--- Série d’exercices ---
• 1. Dites si chacune des affirmations suivantes concorde avec le texte sur le Prix Hamman, en répondant par oui ou non et en citant fidèlement les mots décisifs du texte. (a) Le prix 2009-2010 a été remis le 14 juin 2010. (b) Hélène Grelier est née à Lyon. (c) Hélène Grelier a enseigné en classes préparatoires au lycée Henri IV.
• 2. Recopiez à l’identique tout le passage du texte sur le Prix Hamman, depuis « Le Prix Hamman » jusqu’à « aux Belles Lettres). ».
• 3. Poursuivez le texte sur le Prix Hamman à partir de l’endroit où il s’interrompt.

--- Extrait de texte ---
Le Prix Hamman 2009-2010 a été exceptionnellement décerné à deux lauréates : Hélène Grelier, pour « L’argumentation de Grégoire de Nysse contre Apolinaire de Laodicée : Étude littéraire et doctrinale de l’Antirrheticus adversus Apolinarium et de l’Ad Theophilum adversus apolinaristas » (prévu dans la collection des Études augustiniennes), et Fabienne Jourdan, pour « La réception du mythe d’Orphée dans la littérature chrétienne grecque des cinq premiers siècles » (paru en 2 tomes aux Belles Lettres).

Le Prix 2009-2010 leur a été remis à l’occasion de la manifestation du 14 juin 2010.

Présentation d'Hélène GRELIER et de sa thèse

Née le 11 juillet 1979 à Aix-en-Provence.

Le travail doctoral récompensé, dont la publication est en préparation, est le fruit d’expériences de recherche à l’Université Lyon 2, dans le cadre de l’Institut des Sources Chrétiennes, parallèlement à une charge d’enseignement en langue et littérature latines à l’Université Lyon 2 (2004-2007) et en classes préparatoires au lycée Henri IV (2003-2008). Il est aussi l’aboutissement des échanges scientifiques au sein des universités de Tübingen et de Göttingen où Hélène Grelier a étudié grâce à une bourse du DAAD (2006), puis dans le cadre de l’École biblique et archéologique française de Jérusalem grâce à une bourse Lavoisier – Académie des Inscriptions et Belles Lettres (2007-2008). Quant à l’auteur qui retient l’attention principale de cette monographie, Grégoire de Nysse, il fait l’objet de plusieurs autres projets de publication dans lesquels Hélène Grelier est engagée actuellement, dont les homélies liturgiques et les discours conciliaires pour la Collection des Sources Chrétiennes.

--- Items issus d’un jeu de données ---
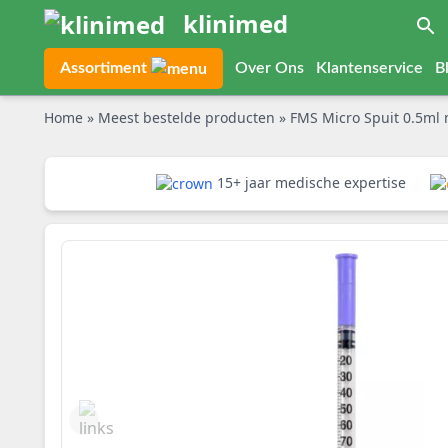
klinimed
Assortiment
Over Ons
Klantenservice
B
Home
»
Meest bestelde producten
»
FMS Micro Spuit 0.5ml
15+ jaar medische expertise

==

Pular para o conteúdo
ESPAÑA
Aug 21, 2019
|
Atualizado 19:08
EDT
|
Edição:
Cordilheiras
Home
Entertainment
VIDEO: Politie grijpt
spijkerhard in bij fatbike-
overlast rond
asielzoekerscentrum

...

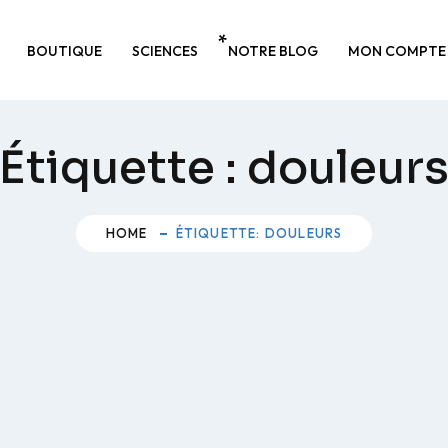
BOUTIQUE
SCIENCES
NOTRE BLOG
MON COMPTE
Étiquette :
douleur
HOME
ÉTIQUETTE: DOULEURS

--- Liste des réponses ---
• 1.
(a) Oui : « Le Prix 2009-2010 leur a été remis à l’occasion de la manifestation du 14 juin 2010. »
(b) Non : « Née le 11 juillet 1979 à Aix-en-Provence. »
(c) Oui : « en classes préparatoires au lycée Henri IV (2003-2008) »

• 2.
Le Prix Hamman 2009-2010 a été exceptionnellement décerné à deux lauréates : Hélène Grelier, pour « L’argumentation de Grégoire de Nysse contre Apolinaire de Laodicée : Étude littéraire et doctrinale de l’Antirrheticus adversus Apolinarium et de l’Ad Theophilum adversus apolinaristas » (prévu dans la collection des Études augustiniennes), et Fabienne Jourdan, pour « La réception du mythe d’Orphée dans la littérature chrétienne grecque des cinq premiers siècles » (paru en 2 tomes aux Belles Lettres).

• 3.
Bibliographie :

- Coéditrice avec M. Cassin du volume Grégoire de Nysse : la Bible dans la construction de son discours. Actes du Colloque de Paris, 9-10 février 2007, Institut des Études Augustiniennes, Paris, 2008.
- Article « Qui est l'arbitre du débat dans le Contre Apolinaire ?» qui prend place dans ce même recueil, p. 115-131.
- « Connaissances naturalistes chez Grégoire de Nysse dans ses traités théologiques : fonctions et dynamisme argumentatifs », La cultura scientifico-naturalistica nei padri della chiesa (I-Vè s) Actes du colloque 'XXXV incontro di studiosi dell' antichita christiana', 4-6 mai 2006, in Studia Ephemeridis Augustinianum 101, Rome, 2007, p. 179-196.
- Contribution à la publication collective de la Catena Aurea de Thomas d'Aquin sur l'Évangile de Marc, chapitre 8, sous la direction de G. Bonnet et G. de Menthière, Édition numérique, http://docteurangelique.free.fr, 2008.

Travaux en cours

- « L’Écriture comme ressort de la polémique dans les controverses doctrinales », dans Polémiques(s) : Modalités et formes rhétoriques de la parole agonale de l’Antiquité à nos jours, éd. Luce Marchal-Albert et Loïc Nicolas, Presses de l’Université de Bruxelles, collection Philosophie et Société, 2010.
- « Comment décrire l’humanité du Christ sans introduire une quaternité en Dieu ? Le débat dans l’Antirrheticus adversus Apolinarium », Actes du colloque de septembre 2008, La théologie trinitaire de Grégoire de Nysse dans ses Opera minora (Université E. Karl, Tübingen), collection Supplements to Vigiliae Christianae, 2010.
- La controverse de Grégoire de Nysse contre Apolinaire de Laodicée, Étude de l’argumentation, Collection des Études Augustiniennes, publication envisagée en 2011.
- Traduction annotée des Homélies liturgiques de Grégoire de Nysse, en collaboration avec J. Paramelle et J. Reynard, collection des Sources Chrétiennes.
- Traduction annotée des Discours conciliaires de Grégoire de Nysse, collection des Sources Chrétiennes.

Résumé de la thèse (version brève)

soutenue en novembre 2008 à l’Université Lumière Lyon 2, sous la direction d’Olivier Munnich (Lyon 2-Paris IV)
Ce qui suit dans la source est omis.